Girl Scouts of Western New York is proud to announce Briana Willick of Williamsville, NY, as a 2021 Gold Award Girl Scout. Briana is from Troop 30925 and has been a member of Girl Scouts for 11 years.
What Briana said about Girl Scouts
Girl Scouts made me more conscious about how my actions affect others. It also taught me leadership, hard work, time management, compassion, how to talk with authority figures, and teamwork.
Project: Flower Garden at Lou Gehrig Youth Baseball and Softball Complex
My project took place in East Amherst where I constructed a flower garden at the complex’s entrance. The faculty at Lou Gehrig was a huge help, as well as Lowe’s. The Lou Gehrig Complex is a community-based, non-profit organization featuring 11 fields. All coaches and board members serve as volunteers.

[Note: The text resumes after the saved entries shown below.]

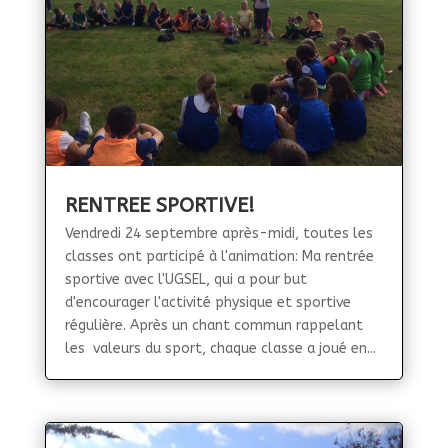
RENTREE SPORTIVE!
Vendredi 24 septembre après-midi, toutes les
classes ont participé à l'animation: Ma rentrée
sportive avec l'UGSEL, qui a pour but
d'encourager l'activité physique et sportive
régulière. Après un chant commun rappelant
les valeurs du sport, chaque classe a joué en...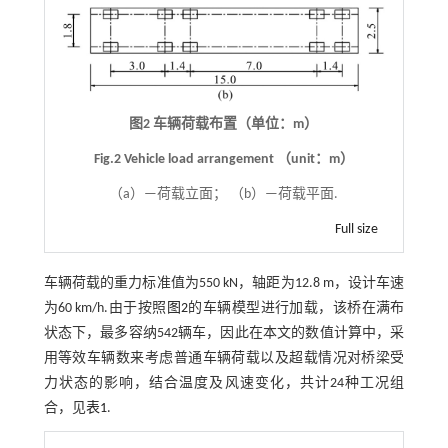
图2 车辆荷载布置（单位：m）
Fig.2 Vehicle load arrangement （unit：m）
（a）—荷载立面； （b）—荷载平面.
Full size
车辆荷载的重力标准值为550 kN，轴距为12.8 m，设计车速
为60 km/h.由于按照
图2
的车辆模型进行加载，该桥在满布
状态下，最多容纳542辆车，因此在本文的数值计算中，采
用等效车辆数来考虑普通车辆荷载以及超载情况对桥梁受
力状态的影响，结合温度及风速变化，共计24种工况组
合，见
表1
.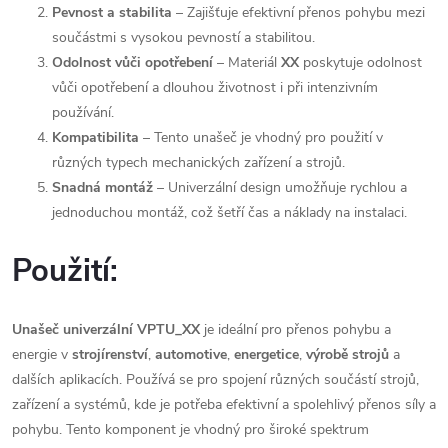
Pevnost a stabilita
– Zajišťuje efektivní přenos pohybu mezi
součástmi s vysokou pevností a stabilitou.
Odolnost vůči opotřebení
– Materiál
XX
poskytuje odolnost
vůči opotřebení a dlouhou životnost i při intenzivním
používání.
Kompatibilita
– Tento unašeč je vhodný pro použití v
různých typech mechanických zařízení a strojů.
Snadná montáž
– Univerzální design umožňuje rychlou a
jednoduchou montáž, což šetří čas a náklady na instalaci.
Použití:
Unašeč univerzální VPTU_XX
je ideální pro přenos pohybu a
energie v
strojírenství
,
automotive
,
energetice
,
výrobě strojů
a
dalších aplikacích. Používá se pro spojení různých součástí strojů,
zařízení a systémů, kde je potřeba efektivní a spolehlivý přenos síly a
pohybu. Tento komponent je vhodný pro široké spektrum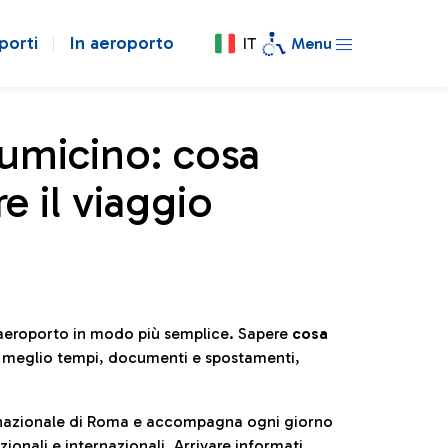
porti
In aeroporto
IT
Menu
iumicino: cosa
e il viaggio
l’aeroporto in modo più semplice. Sapere
cosa
e meglio tempi, documenti e spostamenti,
ternazionale di Roma e accompagna ogni giorno
ionali e internazionali. Arrivare informati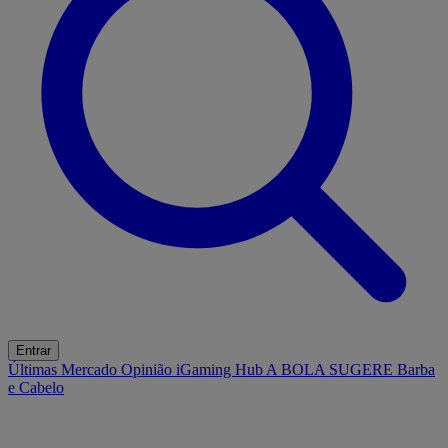
Entrar
Últimas
Mercado
Opinião
iGaming Hub
A BOLA SUGERE
Barba
e Cabelo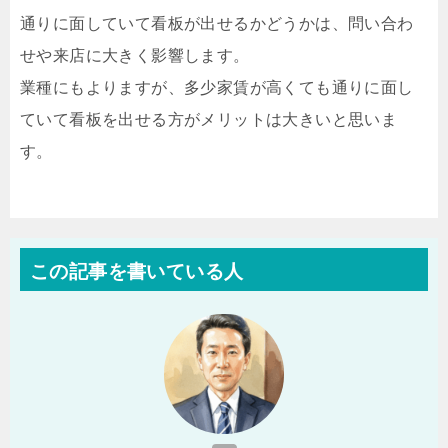
通りに面していて看板が出せるかどうかは、問い合わ
せや来店に大きく影響します。
業種にもよりますが、多少家賃が高くても通りに面し
ていて看板を出せる方がメリットは大きいと思いま
す。
この記事を書いている人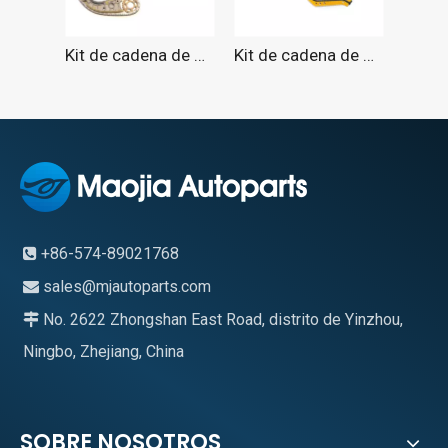
Kit de cadena de distribución para AUDI 2004-2017
Kit de cadena de distribución para VW 1.4TSI 1.6FSI 2005-2014
+86-574-89021768

sales@mjautoparts.com

No. 2622 Zhongshan East Road, distrito de Yinzhou,

Ningbo, Zhejiang, China
SOBRE NOSOTROS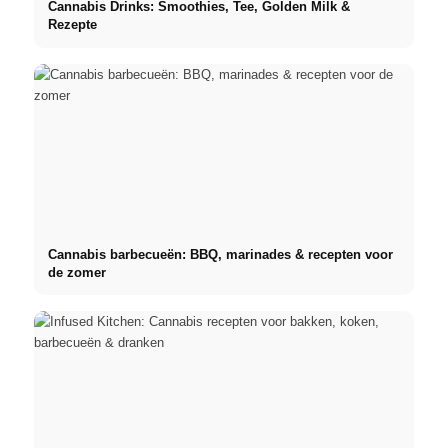
Cannabis Drinks: Smoothies, Tee, Golden Milk &
Rezepte
Cannabis barbecueën: BBQ, marinades & recepten voor
de zomer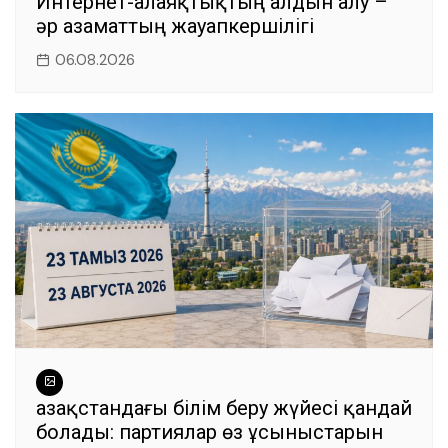
Интернет-алаяқтықтың алдын алу –
әр азаматтың жауапкершілігі
06.08.2026
Қазақстандағы білім беру жүйесі қандай
болады: партиялар өз ұсыныстарын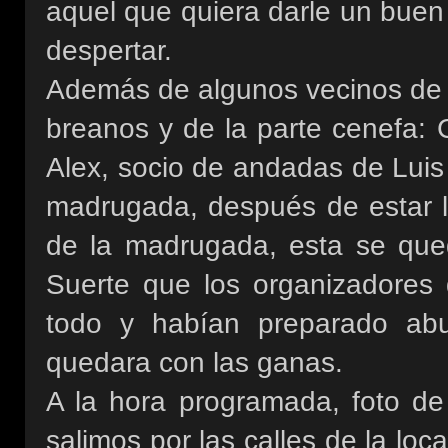
aquel que quiera darle un buen 
despertar.
Además de algunos vecinos de N
breanos y de la parte cenefa: C
Alex, socio de andadas de Luis 
madrugada, después de estar ll
de la madrugada, esta se qued
Suerte que los organizadores
todo y habían preparado ab
quedara con las ganas.
A la hora programada, foto de 
salimos por las calles de la loc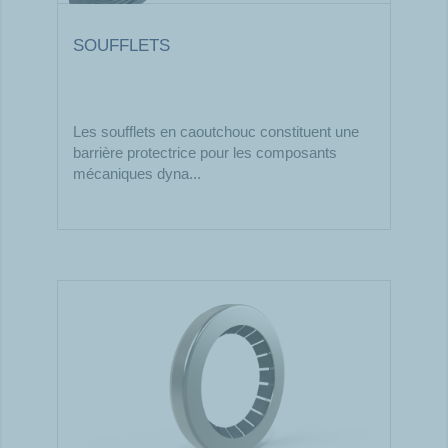
SOUFFLETS
Les soufflets en caoutchouc constituent une
barrière protectrice pour les composants
mécaniques dyna...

I chose this project because the entrance of the park used to be a large patch of dead grass and people were unsure of how to navigate through the complex. Now, the players and spectators are greeted by a garden and map of the facility so they know how to get to each field. A few things I did throughout the project were tilling the soil, purchasing and laying down lumber for the frame of the garden, and shopping for flowers. I also constructed a map to help guide people as well.
About the Gold Award
The Gold Award project is the culmination of all the work a girl puts into “going for the Gold.” A Girl Scout’s project should be something that a girl can be passionate about—in thought, deed, and action that encompasses organizational, leadership, and networking skills. The project should also fulfill a need within a girl’s community (whether local or global) and create change that has the potential to be on-going or sustainable. Approximately 80 hours of community service are involved in the project. Completion of the Gold Award also qualifies the Girl Scout for special scholarship opportunities and she can enlist in the military at a higher starting pay grade.
The Girl Scout Gold Award, the most prestigious award in the world for girls, acknowledges the power behind each recipient’s dedication to not only empowering and bettering herself, but also to making the world a better place for others. These young women are courageous leaders and visionary change makers.
The Gold Award requires a Girl Scout to identify an issue and investigate it to understand what can be done to address the problem. The girl then forms a team to act as a support system, including a project advisor close to the issue who is not a troop leader or family member, while she leads the project. The Girl Scout creates a plan to ensure they know what steps they must tackle while working on the project. The Girl Scout submits a proposal for her project to her local Girl Scout council. After acceptance, the girl begins to work through the steps of their plan utilizing the assistance of her support team where necessary. Lastly, the project is used to educate and inspire others about the cause they are addressing.